Stored items:
________

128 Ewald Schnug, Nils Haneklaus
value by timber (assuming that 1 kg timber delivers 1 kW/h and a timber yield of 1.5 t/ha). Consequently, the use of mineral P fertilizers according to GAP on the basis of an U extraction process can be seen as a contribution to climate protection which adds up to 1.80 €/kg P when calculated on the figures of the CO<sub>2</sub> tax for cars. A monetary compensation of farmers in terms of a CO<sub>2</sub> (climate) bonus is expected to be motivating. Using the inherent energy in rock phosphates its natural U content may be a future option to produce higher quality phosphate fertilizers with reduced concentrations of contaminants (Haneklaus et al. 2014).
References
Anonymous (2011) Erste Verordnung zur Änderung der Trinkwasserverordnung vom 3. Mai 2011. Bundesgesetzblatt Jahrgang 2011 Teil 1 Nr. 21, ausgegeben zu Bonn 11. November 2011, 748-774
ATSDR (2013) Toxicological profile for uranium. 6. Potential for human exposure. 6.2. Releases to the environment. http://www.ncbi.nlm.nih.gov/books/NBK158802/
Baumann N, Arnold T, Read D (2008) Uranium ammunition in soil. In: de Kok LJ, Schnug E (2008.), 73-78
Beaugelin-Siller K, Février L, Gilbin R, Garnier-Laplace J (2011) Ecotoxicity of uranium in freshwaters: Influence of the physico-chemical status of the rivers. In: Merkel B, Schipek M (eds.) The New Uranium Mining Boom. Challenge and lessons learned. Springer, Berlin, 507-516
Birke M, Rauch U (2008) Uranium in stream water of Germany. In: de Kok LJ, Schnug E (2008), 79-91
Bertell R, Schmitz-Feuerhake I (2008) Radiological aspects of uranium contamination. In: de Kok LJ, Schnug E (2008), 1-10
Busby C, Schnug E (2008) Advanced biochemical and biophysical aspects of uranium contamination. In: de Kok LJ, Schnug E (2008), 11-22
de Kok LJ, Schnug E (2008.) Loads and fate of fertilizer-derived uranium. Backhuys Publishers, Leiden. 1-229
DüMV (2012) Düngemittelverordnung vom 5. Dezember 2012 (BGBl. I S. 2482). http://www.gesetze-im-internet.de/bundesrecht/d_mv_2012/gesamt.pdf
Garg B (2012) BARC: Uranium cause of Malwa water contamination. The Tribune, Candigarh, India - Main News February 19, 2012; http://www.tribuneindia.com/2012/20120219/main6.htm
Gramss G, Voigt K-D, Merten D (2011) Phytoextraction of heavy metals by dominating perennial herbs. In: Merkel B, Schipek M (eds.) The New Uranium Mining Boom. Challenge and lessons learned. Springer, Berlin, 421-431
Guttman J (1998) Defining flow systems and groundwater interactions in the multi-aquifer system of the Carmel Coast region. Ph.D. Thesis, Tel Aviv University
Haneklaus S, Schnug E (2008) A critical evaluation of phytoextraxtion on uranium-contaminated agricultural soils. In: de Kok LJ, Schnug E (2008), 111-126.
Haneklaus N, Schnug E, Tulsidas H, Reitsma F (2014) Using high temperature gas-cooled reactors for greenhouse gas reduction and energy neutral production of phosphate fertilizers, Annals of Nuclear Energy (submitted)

________

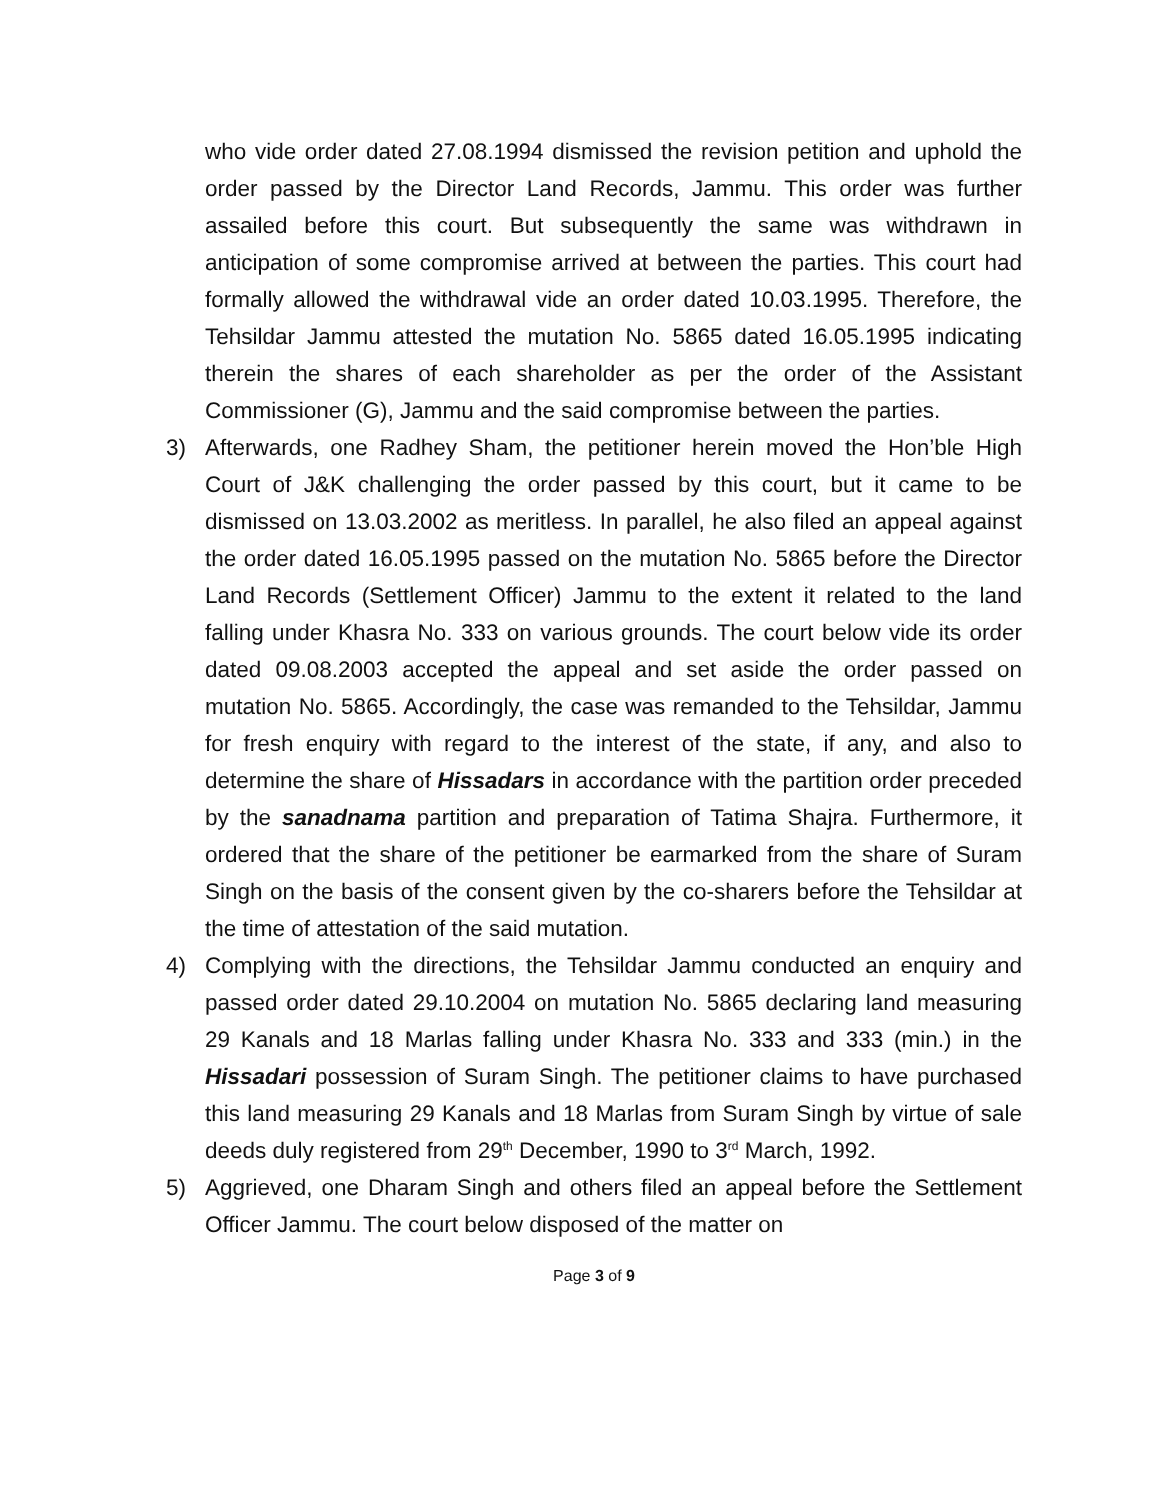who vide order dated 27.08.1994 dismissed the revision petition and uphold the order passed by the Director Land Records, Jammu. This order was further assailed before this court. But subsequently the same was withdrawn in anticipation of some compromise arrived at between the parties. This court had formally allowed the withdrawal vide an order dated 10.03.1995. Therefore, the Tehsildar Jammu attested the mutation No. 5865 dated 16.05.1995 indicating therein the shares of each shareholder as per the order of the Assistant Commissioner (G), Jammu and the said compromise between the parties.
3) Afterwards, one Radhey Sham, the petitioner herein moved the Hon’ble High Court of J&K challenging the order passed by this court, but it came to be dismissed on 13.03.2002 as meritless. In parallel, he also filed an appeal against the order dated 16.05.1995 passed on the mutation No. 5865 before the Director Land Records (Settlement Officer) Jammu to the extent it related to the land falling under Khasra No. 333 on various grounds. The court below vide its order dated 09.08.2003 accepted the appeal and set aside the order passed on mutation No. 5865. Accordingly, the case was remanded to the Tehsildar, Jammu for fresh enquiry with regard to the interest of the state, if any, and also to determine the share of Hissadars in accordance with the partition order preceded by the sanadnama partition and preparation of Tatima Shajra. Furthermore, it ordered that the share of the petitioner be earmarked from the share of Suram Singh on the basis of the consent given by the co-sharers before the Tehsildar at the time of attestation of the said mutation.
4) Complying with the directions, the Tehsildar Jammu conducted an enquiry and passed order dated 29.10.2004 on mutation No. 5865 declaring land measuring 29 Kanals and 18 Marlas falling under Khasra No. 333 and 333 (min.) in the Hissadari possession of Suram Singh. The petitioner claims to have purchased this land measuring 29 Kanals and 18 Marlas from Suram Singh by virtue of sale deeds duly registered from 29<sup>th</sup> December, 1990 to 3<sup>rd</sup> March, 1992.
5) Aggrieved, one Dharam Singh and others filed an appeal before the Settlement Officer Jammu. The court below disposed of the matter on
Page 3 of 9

________

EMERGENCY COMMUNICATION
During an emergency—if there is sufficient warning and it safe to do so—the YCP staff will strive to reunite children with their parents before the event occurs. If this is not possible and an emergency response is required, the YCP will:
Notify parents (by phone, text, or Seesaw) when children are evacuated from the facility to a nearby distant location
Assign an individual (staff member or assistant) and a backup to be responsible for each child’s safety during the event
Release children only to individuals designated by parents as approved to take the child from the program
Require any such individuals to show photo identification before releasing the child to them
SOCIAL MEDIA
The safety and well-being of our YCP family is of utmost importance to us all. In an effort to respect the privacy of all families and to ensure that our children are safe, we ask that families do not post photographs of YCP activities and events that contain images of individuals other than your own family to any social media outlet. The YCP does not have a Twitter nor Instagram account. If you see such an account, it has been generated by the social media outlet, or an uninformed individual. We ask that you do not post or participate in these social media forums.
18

________

WORK TO BE COMPLETED: When a line among the entries above contains "aspects", copy it.

THE COMPLETED TASK:
Bertell R, Schmitz-Feuerhake I (2008) Radiological aspects of uranium contamination. In: de Kok LJ, Schnug E (2008), 1-10
Busby C, Schnug E (2008) Advanced biochemical and biophysical aspects of uranium contamination. In: de Kok LJ, Schnug E (2008), 11-22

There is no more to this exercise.